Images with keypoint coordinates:
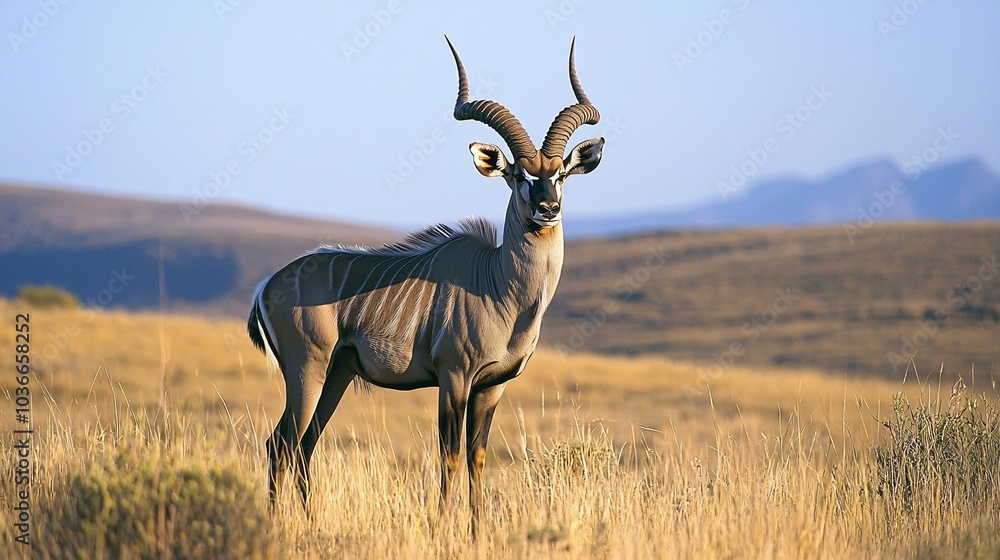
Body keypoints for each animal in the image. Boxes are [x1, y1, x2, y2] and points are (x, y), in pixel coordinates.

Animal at [248, 36, 604, 533]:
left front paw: (477, 530)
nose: (548, 209)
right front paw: (441, 528)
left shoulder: (492, 386)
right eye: (518, 175)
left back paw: (313, 524)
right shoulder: (453, 379)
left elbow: (476, 457)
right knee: (280, 442)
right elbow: (449, 457)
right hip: (307, 373)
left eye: (562, 174)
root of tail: (267, 286)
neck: (499, 286)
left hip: (335, 376)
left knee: (303, 445)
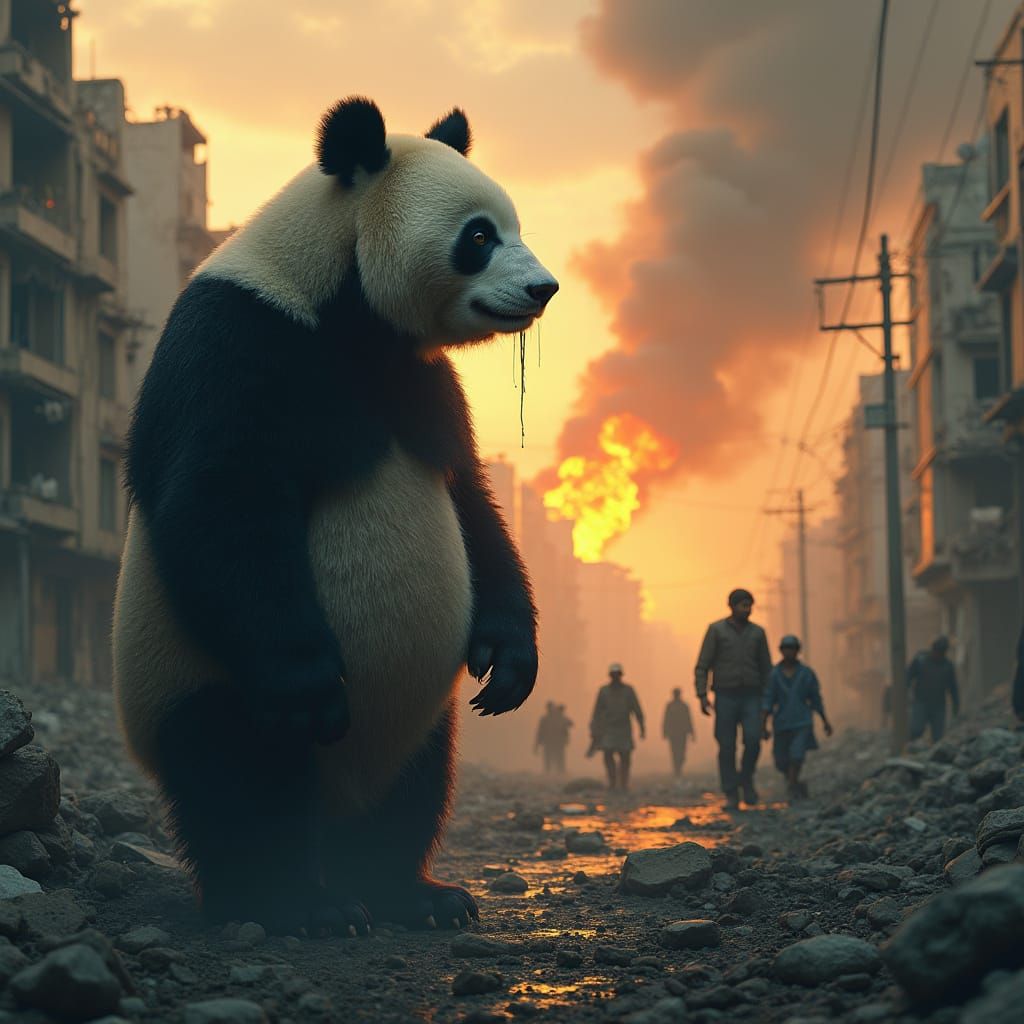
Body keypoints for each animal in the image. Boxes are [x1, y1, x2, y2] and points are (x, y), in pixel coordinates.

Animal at [111, 97, 558, 934]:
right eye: (479, 236)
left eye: (513, 224)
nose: (543, 288)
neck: (343, 302)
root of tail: (343, 797)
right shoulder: (242, 338)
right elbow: (221, 496)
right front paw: (312, 684)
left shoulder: (423, 380)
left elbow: (472, 502)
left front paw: (511, 660)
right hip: (192, 674)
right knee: (241, 774)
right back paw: (297, 902)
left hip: (418, 709)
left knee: (417, 784)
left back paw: (411, 893)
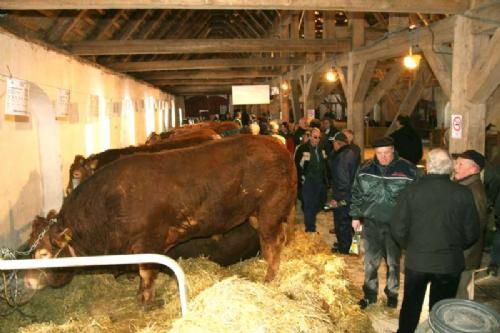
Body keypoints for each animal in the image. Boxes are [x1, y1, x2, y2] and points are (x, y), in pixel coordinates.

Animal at [24, 136, 296, 302]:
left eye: (44, 253)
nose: (26, 281)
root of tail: (278, 147)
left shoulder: (149, 240)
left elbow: (146, 272)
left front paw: (143, 300)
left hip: (271, 208)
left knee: (273, 244)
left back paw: (268, 278)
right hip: (256, 214)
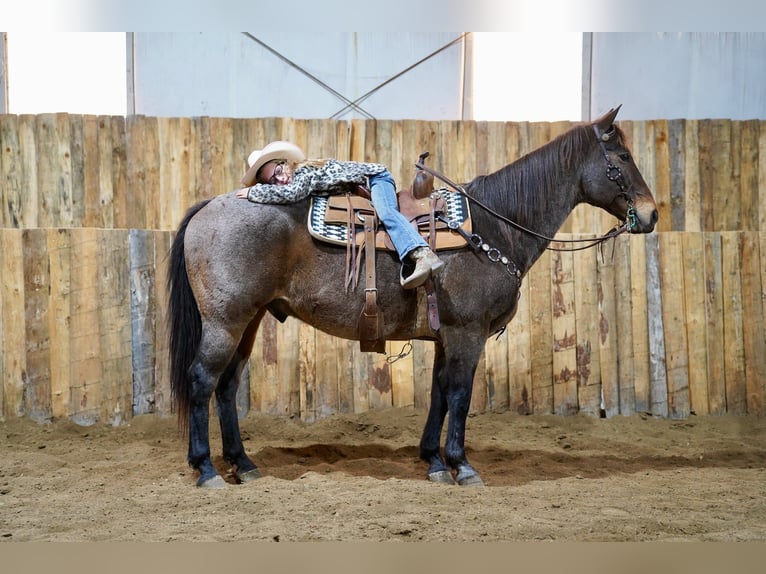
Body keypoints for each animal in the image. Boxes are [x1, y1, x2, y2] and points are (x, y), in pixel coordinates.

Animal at [167, 106, 658, 488]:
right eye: (622, 157)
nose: (652, 214)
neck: (493, 226)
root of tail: (211, 204)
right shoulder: (467, 334)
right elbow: (460, 395)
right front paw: (462, 465)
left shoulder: (447, 336)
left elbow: (439, 393)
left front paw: (435, 461)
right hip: (225, 321)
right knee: (202, 381)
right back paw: (207, 469)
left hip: (248, 320)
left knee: (227, 386)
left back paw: (243, 464)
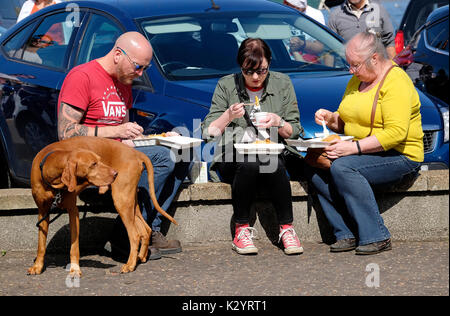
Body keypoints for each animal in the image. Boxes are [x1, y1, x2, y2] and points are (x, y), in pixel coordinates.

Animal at [26, 136, 178, 276]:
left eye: (100, 160)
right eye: (93, 164)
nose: (115, 173)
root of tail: (135, 152)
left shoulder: (73, 211)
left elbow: (74, 247)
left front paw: (75, 269)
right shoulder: (42, 212)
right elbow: (41, 244)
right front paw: (38, 266)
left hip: (121, 200)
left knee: (135, 235)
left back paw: (130, 264)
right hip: (130, 202)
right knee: (145, 230)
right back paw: (140, 258)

Exercise requirements:
Without including any picture, print every record exactly as written above.

Solved exercise:
Body keypoints for each animal in the image. Boxes are [x1, y1, x2, y2] and points are (x, y), in pixel coordinates.

Animal at [248, 36, 604, 533]:
left front paw: (477, 530)
nose: (548, 209)
right front paw: (441, 528)
left shoulder: (492, 386)
right eye: (518, 175)
left back paw: (313, 524)
right shoulder: (453, 379)
left elbow: (476, 457)
right knee: (280, 442)
right elbow: (449, 457)
right hip: (307, 373)
left eye: (562, 174)
root of tail: (267, 286)
neck: (499, 286)
left hip: (335, 376)
left knee: (303, 445)
Body keypoints for each animal in the image. Boxes are [x1, y1, x2, y2] and points are (x, y), in pixel coordinates.

Animal at [111, 97, 558, 934]:
right eye: (479, 236)
left eye: (513, 224)
nose: (543, 288)
neck: (343, 302)
root of tail: (343, 797)
right shoulder: (242, 338)
right elbow: (221, 496)
right front paw: (312, 684)
left shoulder: (423, 380)
left elbow: (472, 502)
left front paw: (511, 660)
right hip: (192, 674)
right knee: (241, 774)
right back paw: (297, 902)
left hip: (418, 709)
left knee: (417, 784)
left back paw: (411, 893)
Body keypoints for each animal in the image. Boxes are [x1, y1, x2, y2] and points are (x, y), in pixel coordinates.

Animal at [24, 136, 296, 302]:
left eye: (44, 253)
nose: (26, 281)
root of tail: (278, 147)
left shoulder: (149, 240)
left elbow: (146, 272)
left front paw: (143, 300)
left hip: (271, 208)
left knee: (273, 244)
left back paw: (268, 278)
right hip: (256, 214)
Body keypoints for each animal in the image. Boxes are [x1, y1, x2, y2] and points are (x, y), in pixel coordinates.

Animal at [167, 106, 658, 488]:
right eye: (622, 157)
nose: (652, 214)
neck: (493, 226)
root of tail: (211, 204)
right shoulder: (467, 334)
right elbow: (460, 395)
right front paw: (462, 465)
left shoulder: (447, 336)
left elbow: (439, 393)
left front paw: (435, 461)
right hip: (225, 321)
right knee: (202, 381)
right back paw: (207, 469)
left hip: (248, 320)
left knee: (227, 386)
left back paw: (243, 464)
Body keypoints for each animal in the image. Boxes are [x1, y1, x2, y2] and points are (x, y), in pixel coordinates.

Animal at [26, 136, 178, 276]:
left eye: (100, 160)
right eye: (93, 164)
nose: (115, 173)
root of tail: (135, 152)
left shoulder: (73, 211)
left elbow: (74, 247)
left front paw: (75, 269)
right shoulder: (42, 212)
right elbow: (41, 244)
right front paw: (38, 266)
left hip: (121, 200)
left knee: (135, 235)
left back paw: (130, 264)
right hip: (130, 202)
right knee: (145, 230)
right back paw: (140, 258)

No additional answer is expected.